Would you please repeat exactly the entries below, starting at the line with "Project 2 – Modern House" and ending at the line with "мошенникам?", and nothing outside that range? Leave out the pictures.

--- Data shown Enclosed Below ---

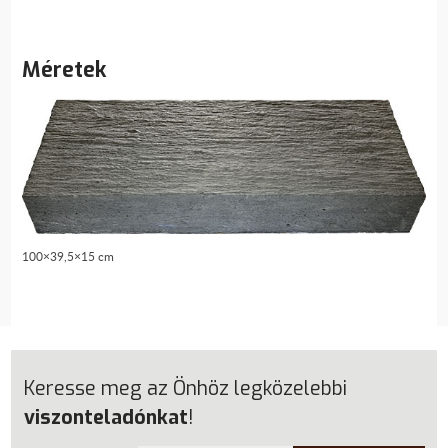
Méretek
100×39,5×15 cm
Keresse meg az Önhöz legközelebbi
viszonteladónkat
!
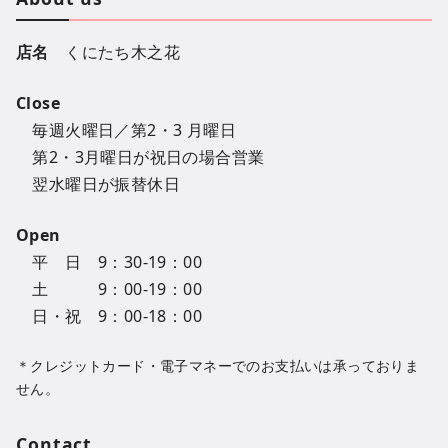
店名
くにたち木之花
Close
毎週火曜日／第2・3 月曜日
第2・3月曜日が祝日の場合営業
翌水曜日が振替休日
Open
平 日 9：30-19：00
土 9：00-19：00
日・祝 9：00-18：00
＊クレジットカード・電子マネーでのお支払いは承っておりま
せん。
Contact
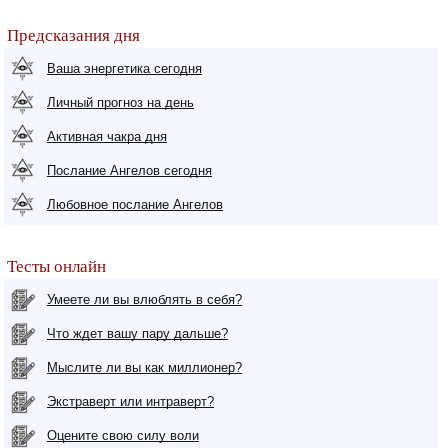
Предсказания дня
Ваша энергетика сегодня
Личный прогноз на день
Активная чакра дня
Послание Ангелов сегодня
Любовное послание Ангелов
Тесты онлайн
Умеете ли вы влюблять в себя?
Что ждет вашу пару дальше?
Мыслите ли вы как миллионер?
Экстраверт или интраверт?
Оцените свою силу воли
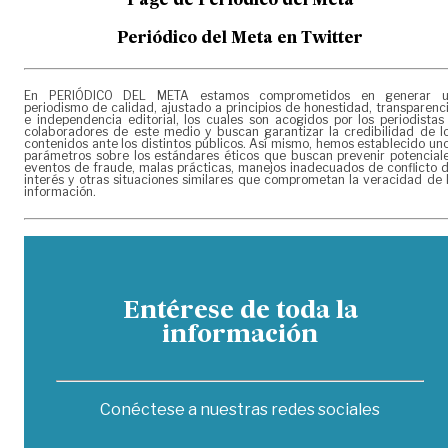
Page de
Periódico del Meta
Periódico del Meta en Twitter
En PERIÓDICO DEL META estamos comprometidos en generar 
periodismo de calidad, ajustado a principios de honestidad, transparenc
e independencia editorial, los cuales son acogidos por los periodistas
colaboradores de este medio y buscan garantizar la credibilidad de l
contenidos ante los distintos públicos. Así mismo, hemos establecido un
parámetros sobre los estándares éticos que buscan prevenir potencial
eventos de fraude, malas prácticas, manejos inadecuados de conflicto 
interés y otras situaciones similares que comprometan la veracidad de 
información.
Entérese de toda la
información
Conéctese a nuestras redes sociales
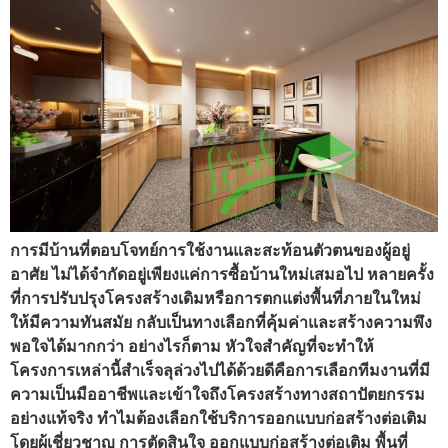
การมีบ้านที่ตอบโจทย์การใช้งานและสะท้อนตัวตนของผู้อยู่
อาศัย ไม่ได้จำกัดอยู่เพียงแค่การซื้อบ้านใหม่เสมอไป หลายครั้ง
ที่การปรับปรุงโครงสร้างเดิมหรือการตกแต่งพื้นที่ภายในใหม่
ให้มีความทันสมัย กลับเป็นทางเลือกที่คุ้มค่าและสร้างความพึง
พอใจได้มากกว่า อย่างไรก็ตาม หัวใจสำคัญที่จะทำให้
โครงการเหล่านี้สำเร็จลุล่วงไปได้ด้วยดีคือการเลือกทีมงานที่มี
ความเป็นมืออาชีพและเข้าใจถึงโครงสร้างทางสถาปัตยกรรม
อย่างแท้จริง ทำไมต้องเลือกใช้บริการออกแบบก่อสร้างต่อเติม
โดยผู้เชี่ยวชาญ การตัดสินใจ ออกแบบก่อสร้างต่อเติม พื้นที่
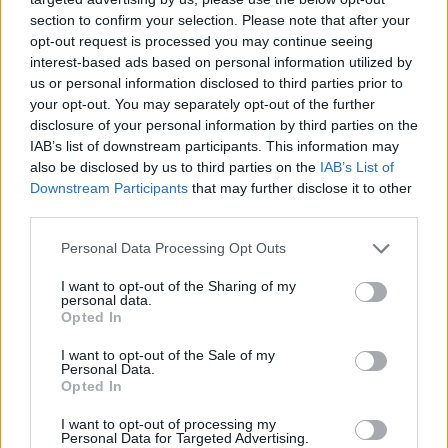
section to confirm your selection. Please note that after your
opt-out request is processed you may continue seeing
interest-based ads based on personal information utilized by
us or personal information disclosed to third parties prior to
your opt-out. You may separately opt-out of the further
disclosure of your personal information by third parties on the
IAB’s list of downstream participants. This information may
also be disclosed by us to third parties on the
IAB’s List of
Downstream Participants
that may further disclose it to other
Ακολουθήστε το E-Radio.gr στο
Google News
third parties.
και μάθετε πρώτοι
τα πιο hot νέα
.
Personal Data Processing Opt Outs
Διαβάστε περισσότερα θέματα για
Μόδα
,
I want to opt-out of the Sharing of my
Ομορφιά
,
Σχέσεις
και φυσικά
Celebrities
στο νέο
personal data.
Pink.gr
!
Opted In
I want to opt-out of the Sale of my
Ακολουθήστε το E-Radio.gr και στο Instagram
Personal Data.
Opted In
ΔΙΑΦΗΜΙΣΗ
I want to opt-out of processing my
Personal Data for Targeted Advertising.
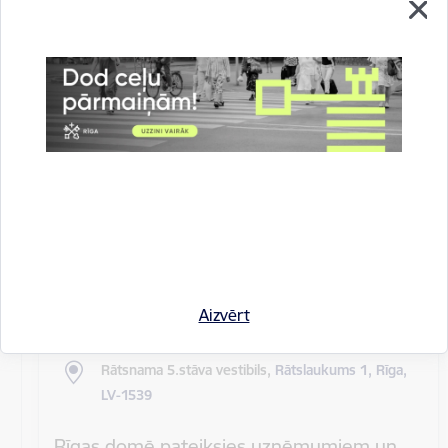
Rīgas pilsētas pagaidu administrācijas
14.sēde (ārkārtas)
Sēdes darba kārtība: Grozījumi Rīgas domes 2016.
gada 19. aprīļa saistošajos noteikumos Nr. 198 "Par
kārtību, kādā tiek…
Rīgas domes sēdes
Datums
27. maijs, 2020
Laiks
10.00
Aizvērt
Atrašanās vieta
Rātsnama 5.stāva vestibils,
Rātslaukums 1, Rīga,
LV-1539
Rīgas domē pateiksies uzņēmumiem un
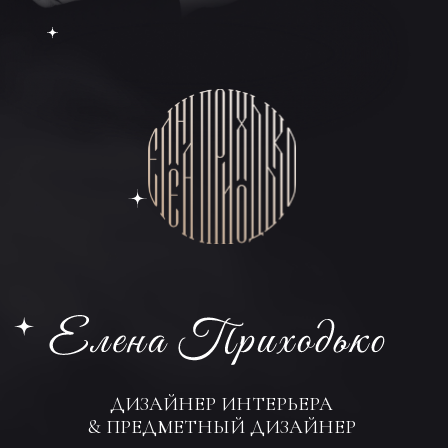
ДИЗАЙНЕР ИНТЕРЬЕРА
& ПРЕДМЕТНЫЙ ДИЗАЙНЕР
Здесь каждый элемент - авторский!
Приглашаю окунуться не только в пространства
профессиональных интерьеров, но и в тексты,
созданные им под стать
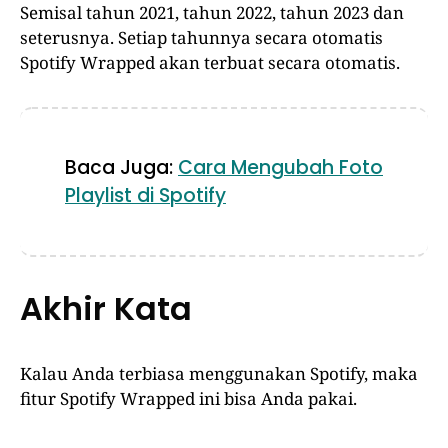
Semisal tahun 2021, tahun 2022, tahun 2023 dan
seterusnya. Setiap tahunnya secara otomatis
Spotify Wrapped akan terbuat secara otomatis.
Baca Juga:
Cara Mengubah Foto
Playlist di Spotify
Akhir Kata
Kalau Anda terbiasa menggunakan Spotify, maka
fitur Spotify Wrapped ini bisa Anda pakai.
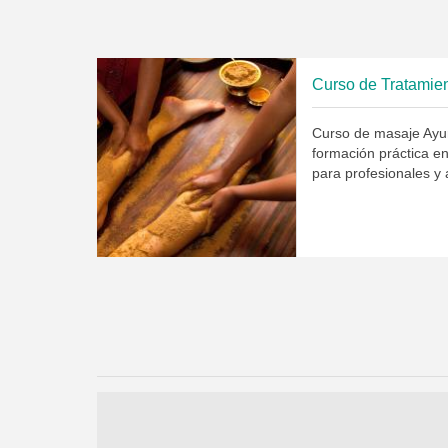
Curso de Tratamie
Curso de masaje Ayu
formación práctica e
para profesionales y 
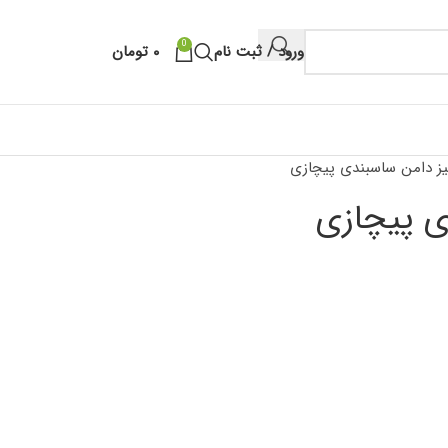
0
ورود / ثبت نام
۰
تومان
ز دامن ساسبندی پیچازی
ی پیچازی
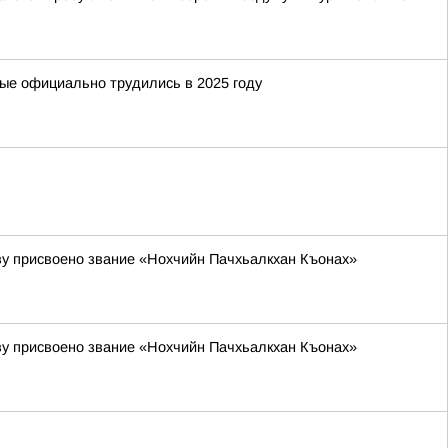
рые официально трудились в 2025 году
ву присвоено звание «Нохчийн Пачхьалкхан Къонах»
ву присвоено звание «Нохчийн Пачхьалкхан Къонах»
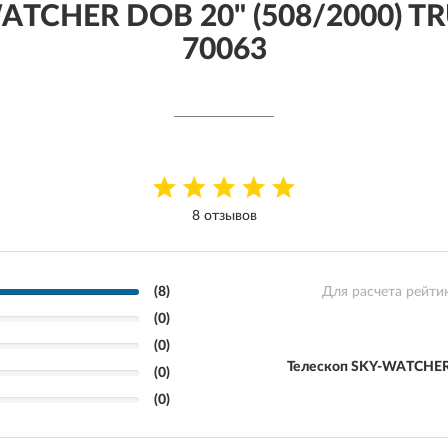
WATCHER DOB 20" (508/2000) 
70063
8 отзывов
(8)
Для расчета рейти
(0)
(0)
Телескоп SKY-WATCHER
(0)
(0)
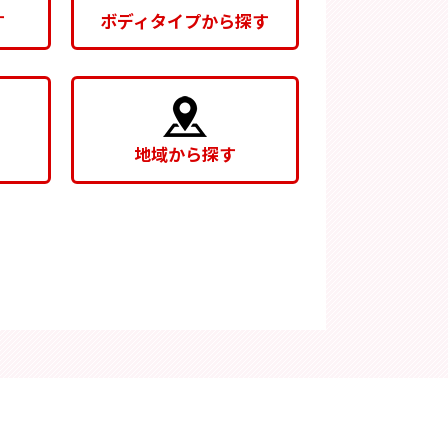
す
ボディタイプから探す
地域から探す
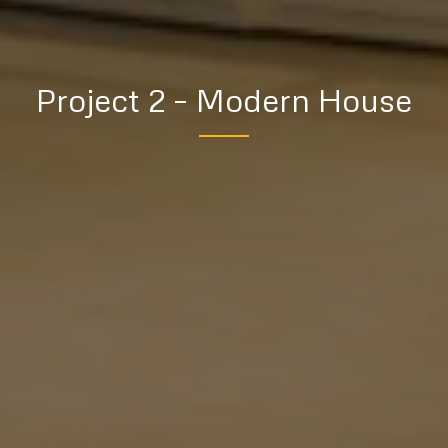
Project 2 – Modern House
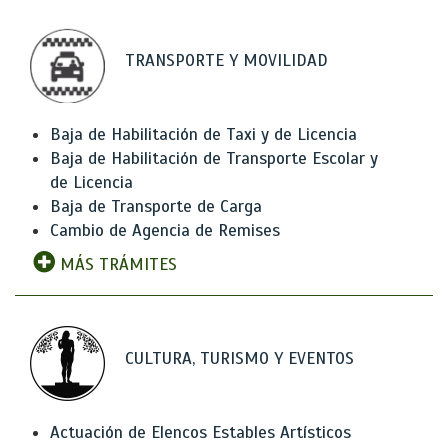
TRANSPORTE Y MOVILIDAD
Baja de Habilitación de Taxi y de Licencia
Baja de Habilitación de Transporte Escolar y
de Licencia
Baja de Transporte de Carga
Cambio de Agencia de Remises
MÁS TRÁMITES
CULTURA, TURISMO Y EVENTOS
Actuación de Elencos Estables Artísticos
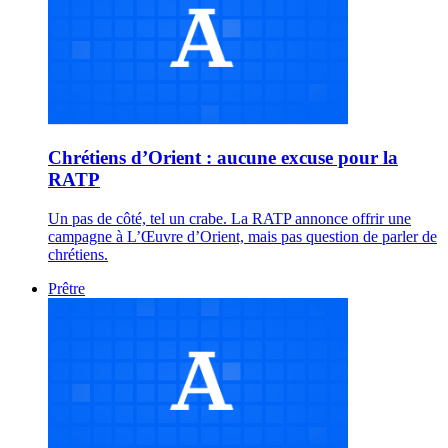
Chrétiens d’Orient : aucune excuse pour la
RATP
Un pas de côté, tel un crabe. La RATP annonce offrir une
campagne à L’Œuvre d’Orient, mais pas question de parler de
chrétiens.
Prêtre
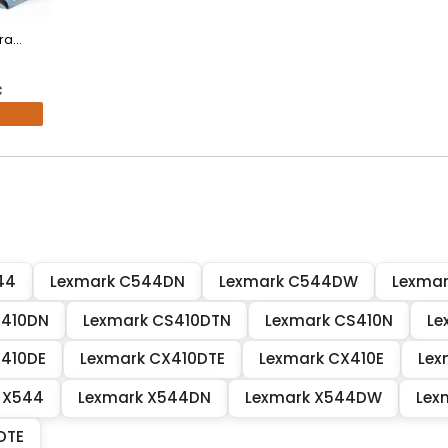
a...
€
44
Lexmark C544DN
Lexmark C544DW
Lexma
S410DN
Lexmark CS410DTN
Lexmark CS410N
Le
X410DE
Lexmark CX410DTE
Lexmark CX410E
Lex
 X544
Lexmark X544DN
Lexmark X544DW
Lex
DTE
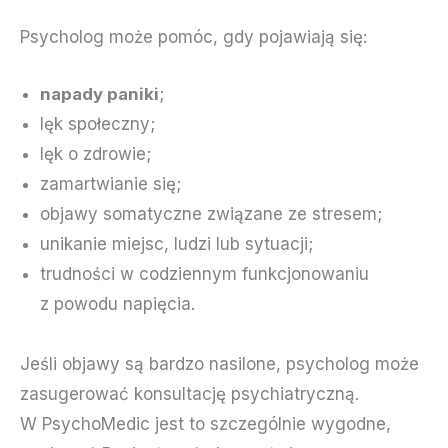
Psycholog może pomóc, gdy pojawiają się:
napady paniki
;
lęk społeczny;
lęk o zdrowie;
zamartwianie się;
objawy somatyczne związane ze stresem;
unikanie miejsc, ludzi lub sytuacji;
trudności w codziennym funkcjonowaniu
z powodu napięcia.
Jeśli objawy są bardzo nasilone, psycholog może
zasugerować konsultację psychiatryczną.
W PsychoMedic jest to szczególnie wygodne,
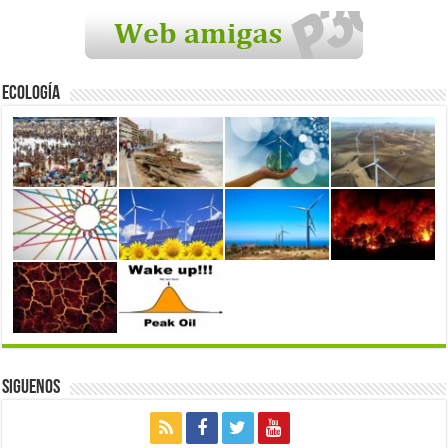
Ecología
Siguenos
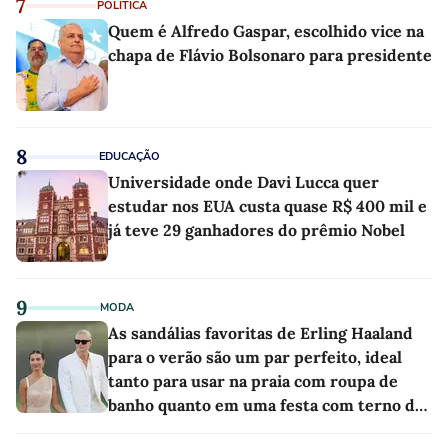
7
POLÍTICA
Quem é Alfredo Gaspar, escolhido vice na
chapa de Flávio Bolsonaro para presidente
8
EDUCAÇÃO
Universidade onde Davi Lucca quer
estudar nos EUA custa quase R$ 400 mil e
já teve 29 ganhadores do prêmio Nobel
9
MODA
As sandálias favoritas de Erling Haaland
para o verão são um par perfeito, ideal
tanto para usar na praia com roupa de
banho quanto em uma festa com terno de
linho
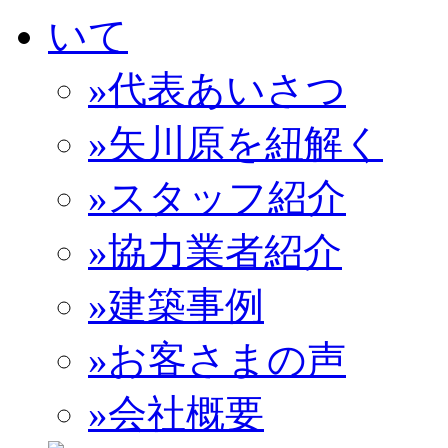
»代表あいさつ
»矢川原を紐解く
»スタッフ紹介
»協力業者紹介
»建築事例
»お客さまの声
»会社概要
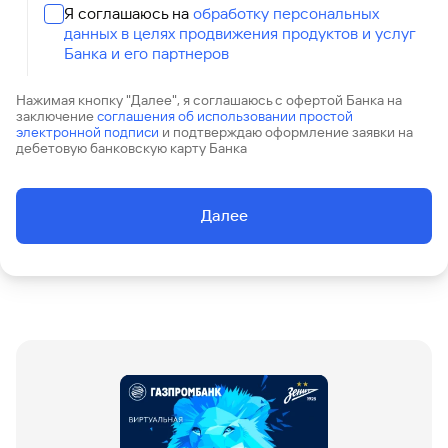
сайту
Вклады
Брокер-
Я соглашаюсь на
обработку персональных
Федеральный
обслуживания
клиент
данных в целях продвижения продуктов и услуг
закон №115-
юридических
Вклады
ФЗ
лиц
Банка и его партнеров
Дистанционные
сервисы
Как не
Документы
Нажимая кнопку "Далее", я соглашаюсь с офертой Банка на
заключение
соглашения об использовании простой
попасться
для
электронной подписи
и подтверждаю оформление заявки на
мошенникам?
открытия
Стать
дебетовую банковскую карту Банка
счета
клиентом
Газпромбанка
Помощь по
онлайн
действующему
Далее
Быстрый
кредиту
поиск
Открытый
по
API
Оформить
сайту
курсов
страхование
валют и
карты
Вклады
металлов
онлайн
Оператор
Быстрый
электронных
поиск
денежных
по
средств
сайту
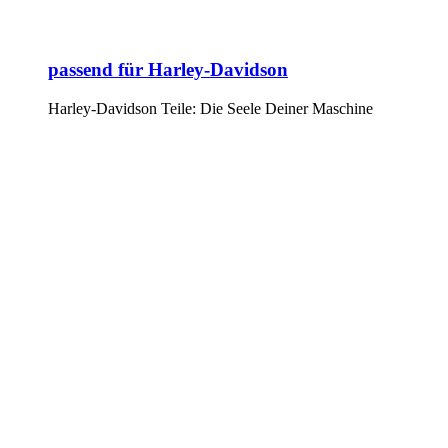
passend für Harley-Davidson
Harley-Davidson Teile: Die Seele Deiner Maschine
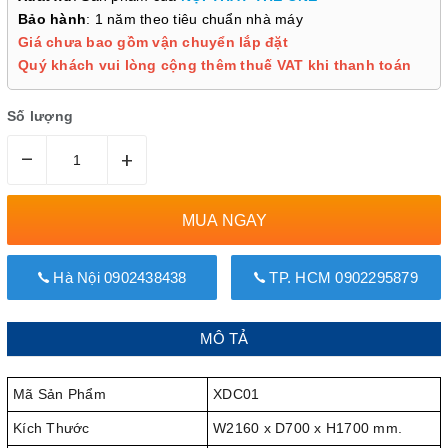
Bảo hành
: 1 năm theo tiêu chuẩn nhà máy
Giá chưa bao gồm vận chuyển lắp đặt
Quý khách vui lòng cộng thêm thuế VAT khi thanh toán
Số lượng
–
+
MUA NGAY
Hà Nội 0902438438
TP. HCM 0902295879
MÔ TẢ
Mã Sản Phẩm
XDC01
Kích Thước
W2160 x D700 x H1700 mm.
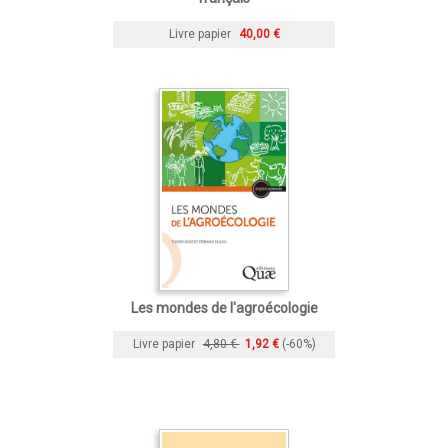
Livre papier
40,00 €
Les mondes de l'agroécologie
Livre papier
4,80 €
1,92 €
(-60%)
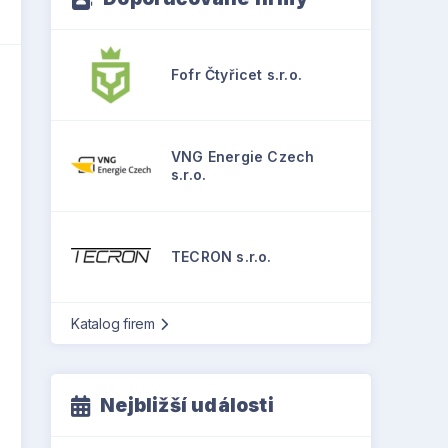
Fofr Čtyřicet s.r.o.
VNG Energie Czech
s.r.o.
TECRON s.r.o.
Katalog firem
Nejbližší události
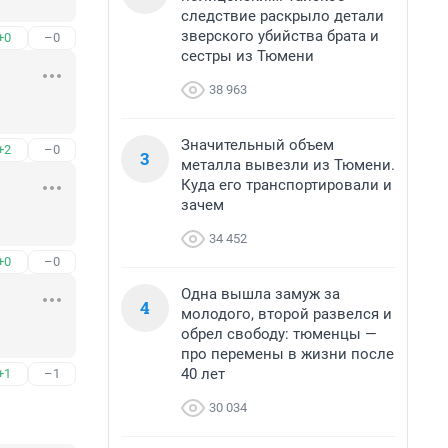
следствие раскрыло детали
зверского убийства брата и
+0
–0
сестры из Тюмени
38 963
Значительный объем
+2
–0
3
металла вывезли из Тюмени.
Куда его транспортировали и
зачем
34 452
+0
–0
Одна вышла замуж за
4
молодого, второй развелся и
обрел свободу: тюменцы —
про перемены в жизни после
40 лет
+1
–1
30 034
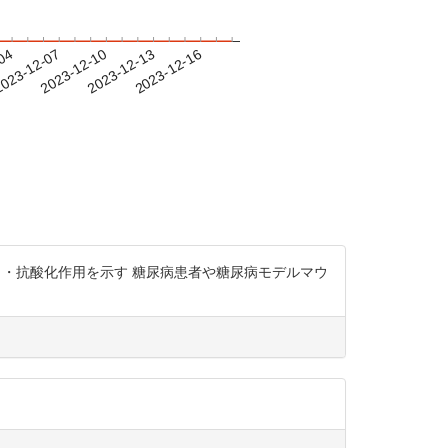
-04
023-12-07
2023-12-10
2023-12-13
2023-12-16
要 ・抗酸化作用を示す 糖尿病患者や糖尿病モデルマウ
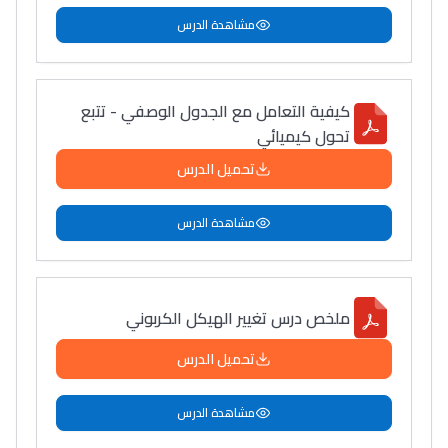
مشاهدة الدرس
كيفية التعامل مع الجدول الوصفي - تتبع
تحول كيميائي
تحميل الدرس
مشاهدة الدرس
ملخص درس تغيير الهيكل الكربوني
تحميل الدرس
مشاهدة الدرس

--- End of Enclosed Data shown ---

Answer box:
Project 2 – Modern House
TRANSPORTE Y MOVILIDAD
Baja de Habilitación de Taxi y de Licencia
Baja de Habilitación de Transporte Escolar y
de Licencia
Baja de Transporte de Carga
Cambio de Agencia de Remises
MÁS TRÁMITES
CULTURA, TURISMO Y EVENTOS
Actuación de Elencos Estables Artísticos
Chrétiens d’Orient : aucune excuse pour la
RATP
Un pas de côté, tel un crabe. La RATP annonce offrir une
campagne à L’Œuvre d’Orient, mais pas question de parler de
chrétiens.
Prêtre
a...
€
44
Lexmark C544DN
Lexmark C544DW
Lexma
S410DN
Lexmark CS410DTN
Lexmark CS410N
Le
X410DE
Lexmark CX410DTE
Lexmark CX410E
Lex
 X544
Lexmark X544DN
Lexmark X544DW
Lex
DTE
Psycholog może pomóc, gdy pojawiają się:
napady paniki
;
lęk społeczny;
lęk o zdrowie;
zamartwianie się;
objawy somatyczne związane ze stresem;
unikanie miejsc, ludzi lub sytuacji;
trudności w codziennym funkcjonowaniu
z powodu napięcia.
Jeśli objawy są bardzo nasilone, psycholog może
zasugerować konsultację psychiatryczną.
W PsychoMedic jest to szczególnie wygodne,
Ecología
Siguenos
7
POLÍTICA
Quem é Alfredo Gaspar, escolhido vice na
chapa de Flávio Bolsonaro para presidente
8
EDUCAÇÃO
Universidade onde Davi Lucca quer
estudar nos EUA custa quase R$ 400 mil e
já teve 29 ganhadores do prêmio Nobel
9
MODA
As sandálias favoritas de Erling Haaland
para o verão são um par perfeito, ideal
tanto para usar na praia com roupa de
banho quanto em uma festa com terno de
linho
»代表あいさつ
»矢川原を紐解く
»スタッフ紹介
»協力業者紹介
»建築事例
»お客さまの声
»会社概要
сайту
Вклады
Брокер-
Я соглашаюсь на
обработку персональных
Федеральный
обслуживания
клиент
данных в целях продвижения продуктов и услуг
закон №115-
юридических
Вклады
ФЗ
лиц
Банка и его партнеров
Дистанционные
сервисы
Как не
Документы
Нажимая кнопку "Далее", я соглашаюсь с офертой Банка на
заключение
соглашения об использовании простой
попасться
для
электронной подписи
и подтверждаю оформление заявки на
мошенникам?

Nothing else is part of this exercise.